DorsalVein Sample Image
- The images were initially prepared by extracting their regions of interest (ROI).
- Involves cropping out background and extra areas like fingers and wrist, to ensure focus on the veins only.
- In this study the ROI images were already available in the dataset files.
Original FYODB Image vs ROI Image
- Since the CNN models are trained from scratch without transfer learning, there is a need of high data volumes to ensure generalization.
- For this purpose, each dataset was augmented using Keras Image Generator to increase the number of samples per class.
- This greatly increased the number of samples for each dataset, for e.g, FYODB size was increased from 640 images to 6,400 and DorsalVein size was increased from 1,104 to 5,520
- Augmentations applied include rotation, width shift, height shift, shearing, zooming, flipping, and brightness changing.
VERA Sample Augmented Image
FYODB Sample Augmented Image
DorsalVein Sample Image
- AlexNet is a simple yet extremely successful CNN architecture, originally trained on the ImageNet dataset.
- It consists of 5 blocks with only one convolutional layer in each (11x11 filter to 3x3 filter), followed by ReLU activation, Batch Normalization, and Max Pooling with a 3x3 filter (see architecture below).
- A major contribution of this paper was to reduce the number of filters and filter size per CONV layer for each CNN model, thus greatly reducing training time while upholding model efficiency and accuracy.
- The reduction in filters made in the AlexNet architecture is shown below.
- VGGNet is a family of CNN models with slightly different architectures.
- The 16 in VGG16 means that it has 16 CONV layers, spread out in 5 blocks.
- All CONV layers use ReLU activation function and 3x3 filter size, followed by Batch Normalization and Max Pooling with a 3x3 filter and stride of 2.
- The reduction in filters made in the VGG16 architecture is shown below.
- VGG19 is another member of the VGGNet family of CNN models.
- It consists of 19 CONV layers spread out in 5 blocks.
- The architecture of VGG19 is identical to VGG16, but with the addition of an additional CONV layer in blocks 3, 4 and 5.
- The reduction in filters made in the VGG19 architecture is shown below.
| Hyperparameter | Value |
|---|---|
| Training Epochs | 30 |
| Loss Function | Sparse Categorical Cross-Entropy |
| Optimizer | Adam |
| Learning Rate | 10^-4 |
| Callback Functions (FYODB and DorsalVein only) | Reduce LR on Plateau |
| CNN Model | Test Accuracy | Computation Time |
|---|---|---|
| AlexNet | 98.86% | 92.03s |
| VGG16 | 94.89% | 775.11s |
| VGG19 | 97.44% | 419.39s |
| CNN Model | Test Accuracy | Computation Time |
|---|---|---|
| AlexNet | 95.90% | 144.15s |
| VGG16 | 95.70% | 962.15s |
| VGG19 | 95.51% | 1047.67s |
| CNN Model | Test Accuracy | Computation Time |
|---|---|---|
| AlexNet | 97.56% | 134.37s |
| VGG16 | 99.84% | 808.03s |
| VGG19 | 97.91% | 865.49s |
- Decision-Level Fusion was used after all models were trained to combine their inference power.

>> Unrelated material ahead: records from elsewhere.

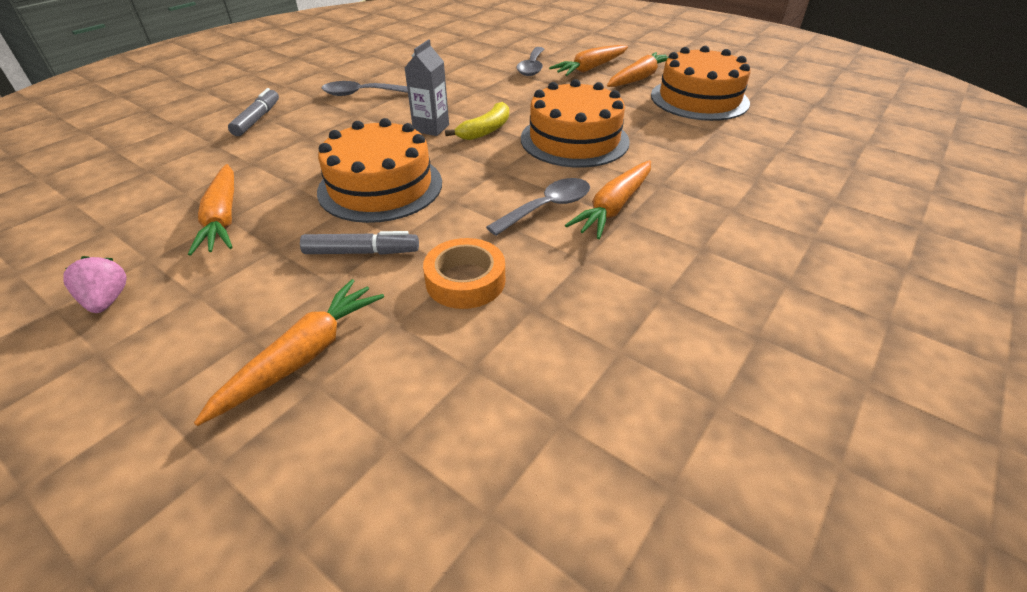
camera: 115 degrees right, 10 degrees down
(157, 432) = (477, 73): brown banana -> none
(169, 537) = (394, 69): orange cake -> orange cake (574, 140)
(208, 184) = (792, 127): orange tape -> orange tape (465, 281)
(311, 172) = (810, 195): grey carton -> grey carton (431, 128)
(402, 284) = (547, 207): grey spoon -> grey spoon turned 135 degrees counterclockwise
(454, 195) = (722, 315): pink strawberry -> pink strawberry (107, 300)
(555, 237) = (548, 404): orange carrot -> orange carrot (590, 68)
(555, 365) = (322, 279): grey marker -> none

- Creating an ensemble of models allows for more accurate predictions; each model overcomes the shortcomings of the other.
- The fusion technique used involves gathering predictions from each model, assigning a weight of 1 to correct and 0 to incorrect prediction, and adding the weights.
- A sum ≥ 2 indicates a correct prediction by the ensemble.
- However we also tried a slightly modified fusion method that yielded better results with higher accuracy.
- It involved creating a set of predictions from each model, and simply taking the mode of that set to yield the ensemble prediction. This decision is then compared with the label to judge correctness.
- The improved fusion technique yields slightly higher accuracy
| Dataset | Fusion Accuracy | Modified Fusion Accuracy |
|---|---|---|
| VERA PalmVein | 98.86% | 99.15% |
| FYODB | 96.97% | 97.46% |
| DorsalVein | 98.95% | 99.19% |
- This study successfully implemented a robust and accurate system for Palm-Vein biometrics that produces very strong results on three different datasets.
- If implemented, this framework can allow for very high security in crucial infrastructure such as the banking or government sector.
- The results also demonstrate the power of ensemble models and the importance of the technique used to perform the decision fusion of the individual models.